In light of all this, the Council has (at least) two scenarios to consider. One is that the ethical issues covered in our 2005 report are still relevant and that we and others need to continue working towards our recommendations. Perhaps the Council could have a role in promoting interdisciplinary exchange across science, humanities and social science to help embed a culture of care and public engagement about animal research, as advocated recently.

An alternative scenario is that developments in science, or in the policy or social environment, mean the ethical issues raised by animal research have changed and there is a need for the Council to consider this topic again.If you have views on the role of the Council in this debate, I would be very pleased to hear from you on cjoynson@nuffieldbioethics.org.

Thank you to Alessandro Coatti, Policy Officer at the Royal Society of Biology, for his help in gathering information for this blog.

Comments (1)

  • Penny Hawkins   

    I agree with your analysis of the situation with respect to the Three Rs, and your list of ethically significant developments. I do think that many of the conclusions from 2005 remain relevant, and I still use the document as a reference and recommend it to others. However, some of the recommendations have happened (as one would hope after 12 years!) and others would need development to reflect the current climate, e.g. those on reduction would need to include the concept of optimising numbers and ensuring robust statistical design and analysis. As you also point out in your blog, the legislation has been revised and so the Ethical Review Process has been replaced by the Animal Welfare and Ethical Review Body (AWERB), which has additional tasks.

    Some other developments have come to the fore since 2005:

    The high-profile recognition of the reproducibility crisis within the life sciences has been a major, ethically consequential development. This obviously has significant implications for benefit, and therefore the justification for animal use in specific projects, 'models' and research fields.

    There is also increasing discussion and concern about the disconnect that can occur between preclinical and clinical research, in that preclinical research teams may produce paper after paper, without this leading to benefits in the clinic. This is at least partly due to researchers being primarily rewarded for producing publications, especially in 'high impact' journals, so that the publications are an end in themselves, as opposed to a means to an end. These, and other issues that have an impact on benefit, animal use and welfare, have of course been set out in the Nuffield Council's report on research culture in the UK (nuffieldbioethics.org/project/research-culture).

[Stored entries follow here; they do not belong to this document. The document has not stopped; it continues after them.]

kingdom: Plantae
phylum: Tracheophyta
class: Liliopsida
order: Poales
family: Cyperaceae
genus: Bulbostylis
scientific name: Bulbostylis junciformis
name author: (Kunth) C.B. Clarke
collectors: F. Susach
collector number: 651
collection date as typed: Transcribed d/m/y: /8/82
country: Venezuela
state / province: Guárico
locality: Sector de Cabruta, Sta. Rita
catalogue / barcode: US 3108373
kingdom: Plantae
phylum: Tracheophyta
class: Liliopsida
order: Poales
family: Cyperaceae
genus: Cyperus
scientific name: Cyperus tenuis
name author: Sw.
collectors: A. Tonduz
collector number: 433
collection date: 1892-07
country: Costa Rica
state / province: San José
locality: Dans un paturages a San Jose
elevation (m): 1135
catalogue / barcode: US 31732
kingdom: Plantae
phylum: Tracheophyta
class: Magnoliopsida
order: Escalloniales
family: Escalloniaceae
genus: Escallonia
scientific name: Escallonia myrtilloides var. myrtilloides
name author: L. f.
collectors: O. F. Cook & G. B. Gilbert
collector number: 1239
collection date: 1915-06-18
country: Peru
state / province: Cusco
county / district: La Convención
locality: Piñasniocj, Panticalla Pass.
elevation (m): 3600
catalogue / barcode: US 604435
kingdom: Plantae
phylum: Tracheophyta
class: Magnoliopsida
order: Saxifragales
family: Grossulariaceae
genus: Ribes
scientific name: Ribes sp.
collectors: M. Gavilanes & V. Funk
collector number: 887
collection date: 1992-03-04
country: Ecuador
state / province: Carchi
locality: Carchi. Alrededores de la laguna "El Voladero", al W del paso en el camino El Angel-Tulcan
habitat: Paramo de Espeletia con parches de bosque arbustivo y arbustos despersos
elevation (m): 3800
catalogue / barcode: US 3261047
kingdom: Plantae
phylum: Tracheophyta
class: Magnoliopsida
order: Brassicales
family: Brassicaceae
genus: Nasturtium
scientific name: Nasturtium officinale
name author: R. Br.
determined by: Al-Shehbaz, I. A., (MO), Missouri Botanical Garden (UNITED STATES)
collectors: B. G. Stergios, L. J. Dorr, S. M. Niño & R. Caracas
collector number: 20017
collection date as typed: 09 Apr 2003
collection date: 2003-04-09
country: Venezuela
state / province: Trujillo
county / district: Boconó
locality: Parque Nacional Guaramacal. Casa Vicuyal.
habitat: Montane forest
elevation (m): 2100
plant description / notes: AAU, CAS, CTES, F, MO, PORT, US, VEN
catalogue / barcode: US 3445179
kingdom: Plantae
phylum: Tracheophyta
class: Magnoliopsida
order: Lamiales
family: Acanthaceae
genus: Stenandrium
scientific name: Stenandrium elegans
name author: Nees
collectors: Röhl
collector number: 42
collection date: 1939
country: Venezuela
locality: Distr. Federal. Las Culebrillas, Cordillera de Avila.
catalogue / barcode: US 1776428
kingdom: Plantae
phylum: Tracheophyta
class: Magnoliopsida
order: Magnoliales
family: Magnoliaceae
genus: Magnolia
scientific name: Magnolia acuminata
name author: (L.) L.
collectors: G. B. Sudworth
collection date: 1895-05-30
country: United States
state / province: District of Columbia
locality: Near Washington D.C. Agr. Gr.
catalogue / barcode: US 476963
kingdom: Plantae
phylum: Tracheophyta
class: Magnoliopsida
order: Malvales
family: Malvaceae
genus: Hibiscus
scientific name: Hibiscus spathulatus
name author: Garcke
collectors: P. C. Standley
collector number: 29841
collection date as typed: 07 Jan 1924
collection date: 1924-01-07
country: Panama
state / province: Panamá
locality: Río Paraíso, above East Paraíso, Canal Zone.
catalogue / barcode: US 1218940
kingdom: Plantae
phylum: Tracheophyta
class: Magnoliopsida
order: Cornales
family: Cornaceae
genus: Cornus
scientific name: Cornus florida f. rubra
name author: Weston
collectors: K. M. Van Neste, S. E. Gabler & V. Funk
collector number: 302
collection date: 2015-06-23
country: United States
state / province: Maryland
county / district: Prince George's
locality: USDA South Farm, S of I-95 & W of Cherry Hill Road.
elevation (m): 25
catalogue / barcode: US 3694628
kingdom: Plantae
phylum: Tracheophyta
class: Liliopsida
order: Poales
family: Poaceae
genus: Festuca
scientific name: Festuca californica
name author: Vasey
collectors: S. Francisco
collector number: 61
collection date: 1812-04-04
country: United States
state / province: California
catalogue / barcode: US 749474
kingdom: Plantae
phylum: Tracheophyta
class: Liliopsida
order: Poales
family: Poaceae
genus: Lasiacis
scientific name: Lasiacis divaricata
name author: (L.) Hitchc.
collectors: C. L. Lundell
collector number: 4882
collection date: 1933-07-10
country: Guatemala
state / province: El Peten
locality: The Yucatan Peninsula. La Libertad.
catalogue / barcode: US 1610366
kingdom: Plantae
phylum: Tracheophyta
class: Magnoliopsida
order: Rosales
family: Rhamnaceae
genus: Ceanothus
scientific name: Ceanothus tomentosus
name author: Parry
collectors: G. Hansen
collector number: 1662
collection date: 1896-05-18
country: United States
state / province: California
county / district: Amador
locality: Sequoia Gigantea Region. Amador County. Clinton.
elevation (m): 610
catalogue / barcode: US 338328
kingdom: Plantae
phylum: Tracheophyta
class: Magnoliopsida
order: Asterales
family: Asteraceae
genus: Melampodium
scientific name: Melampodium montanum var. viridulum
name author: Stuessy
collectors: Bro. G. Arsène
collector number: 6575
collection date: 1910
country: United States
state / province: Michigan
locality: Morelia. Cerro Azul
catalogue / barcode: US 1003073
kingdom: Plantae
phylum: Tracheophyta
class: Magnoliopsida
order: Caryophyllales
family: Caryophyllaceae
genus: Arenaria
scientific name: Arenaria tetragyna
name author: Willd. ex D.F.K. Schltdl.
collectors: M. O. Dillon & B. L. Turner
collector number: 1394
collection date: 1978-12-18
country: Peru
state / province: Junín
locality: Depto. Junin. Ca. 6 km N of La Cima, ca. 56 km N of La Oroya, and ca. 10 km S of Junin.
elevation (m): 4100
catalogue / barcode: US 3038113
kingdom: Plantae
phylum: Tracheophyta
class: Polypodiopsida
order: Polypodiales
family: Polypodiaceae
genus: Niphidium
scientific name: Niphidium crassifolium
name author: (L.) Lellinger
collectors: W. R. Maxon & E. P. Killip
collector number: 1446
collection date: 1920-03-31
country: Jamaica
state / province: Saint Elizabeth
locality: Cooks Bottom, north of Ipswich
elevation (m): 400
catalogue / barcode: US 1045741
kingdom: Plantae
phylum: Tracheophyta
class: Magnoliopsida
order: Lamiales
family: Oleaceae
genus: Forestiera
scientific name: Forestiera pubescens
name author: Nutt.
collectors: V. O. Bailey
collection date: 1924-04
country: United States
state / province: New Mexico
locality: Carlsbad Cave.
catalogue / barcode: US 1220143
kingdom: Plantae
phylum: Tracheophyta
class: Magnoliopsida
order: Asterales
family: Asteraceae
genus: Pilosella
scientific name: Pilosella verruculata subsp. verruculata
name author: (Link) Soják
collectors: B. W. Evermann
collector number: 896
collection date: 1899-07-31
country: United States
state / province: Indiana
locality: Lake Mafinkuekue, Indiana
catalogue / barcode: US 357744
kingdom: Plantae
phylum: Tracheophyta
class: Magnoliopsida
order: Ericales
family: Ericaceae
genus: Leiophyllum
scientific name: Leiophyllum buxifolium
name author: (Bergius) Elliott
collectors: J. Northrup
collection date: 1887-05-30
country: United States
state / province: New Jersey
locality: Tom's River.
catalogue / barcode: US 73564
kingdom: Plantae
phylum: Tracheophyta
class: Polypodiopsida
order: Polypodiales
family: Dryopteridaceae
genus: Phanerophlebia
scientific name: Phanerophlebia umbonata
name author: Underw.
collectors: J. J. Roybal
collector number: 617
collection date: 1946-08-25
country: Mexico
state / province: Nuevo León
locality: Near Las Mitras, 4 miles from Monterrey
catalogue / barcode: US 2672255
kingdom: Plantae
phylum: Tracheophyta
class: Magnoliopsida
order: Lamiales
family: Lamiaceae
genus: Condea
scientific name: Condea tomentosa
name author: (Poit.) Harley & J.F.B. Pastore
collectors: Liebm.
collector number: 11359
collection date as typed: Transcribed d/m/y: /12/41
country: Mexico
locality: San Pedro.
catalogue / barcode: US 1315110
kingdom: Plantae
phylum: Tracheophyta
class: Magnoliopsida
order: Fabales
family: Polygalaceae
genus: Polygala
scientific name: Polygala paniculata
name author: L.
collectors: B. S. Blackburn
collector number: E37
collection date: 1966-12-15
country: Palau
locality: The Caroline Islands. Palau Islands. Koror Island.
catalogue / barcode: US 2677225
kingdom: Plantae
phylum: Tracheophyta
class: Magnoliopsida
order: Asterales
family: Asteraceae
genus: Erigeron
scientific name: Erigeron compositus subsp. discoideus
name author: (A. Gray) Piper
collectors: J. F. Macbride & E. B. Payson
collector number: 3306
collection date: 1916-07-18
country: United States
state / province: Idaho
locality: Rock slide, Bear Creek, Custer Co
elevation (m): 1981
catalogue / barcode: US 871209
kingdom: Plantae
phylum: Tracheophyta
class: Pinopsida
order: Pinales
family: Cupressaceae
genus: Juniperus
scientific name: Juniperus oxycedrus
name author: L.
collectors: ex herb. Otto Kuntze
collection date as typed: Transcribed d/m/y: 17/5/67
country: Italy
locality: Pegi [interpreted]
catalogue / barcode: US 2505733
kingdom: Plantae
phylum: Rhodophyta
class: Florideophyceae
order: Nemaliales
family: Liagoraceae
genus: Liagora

Lack of communication between preclinical and clinical researchers (and patient groups) is also an issue, again with implications for benefit.

    I agree that the technical advances you mention, including use of animals containing human material and chimeras, are ethically significant. I would expand that to include other technologies that have come to the fore since 2005, such as new gene-editing technologies (e.g. Crispr-CAS) and optogenetics. Some of these raise special ethical issues and societal concerns, and the harms to animals are not always immediately clear or predictable, yet they are proceeding (with public money) at a rapid pace.

    One thing has not changed since 2005; the tendency within the scientific community to confuse ethics with the Three Rs; i.e. believing that implementing the Three Rs is the same as 'taking ethical considerations into account'. Truly applying ethics goes beyond both the Three Rs and the harm-benefit analysis; it incorporates fundamental questions about whether it is right to use animals to address a particular problem, as well as considering how animals can be used as humanely as possible. For example, animals are often used in research aiming to develop pharmacological approaches to distressing human disorders that can also be addressed via strong public health, policy and behaviour change measures. The Nuffield Council could play a valuable ongoing role in promoting consideration of these deeper ethical issues, along with a better understanding of what practical ethics is, and is not, and in emphasising the importance of all stakeholders recognising and engaging with ethical issues within animal research and testing.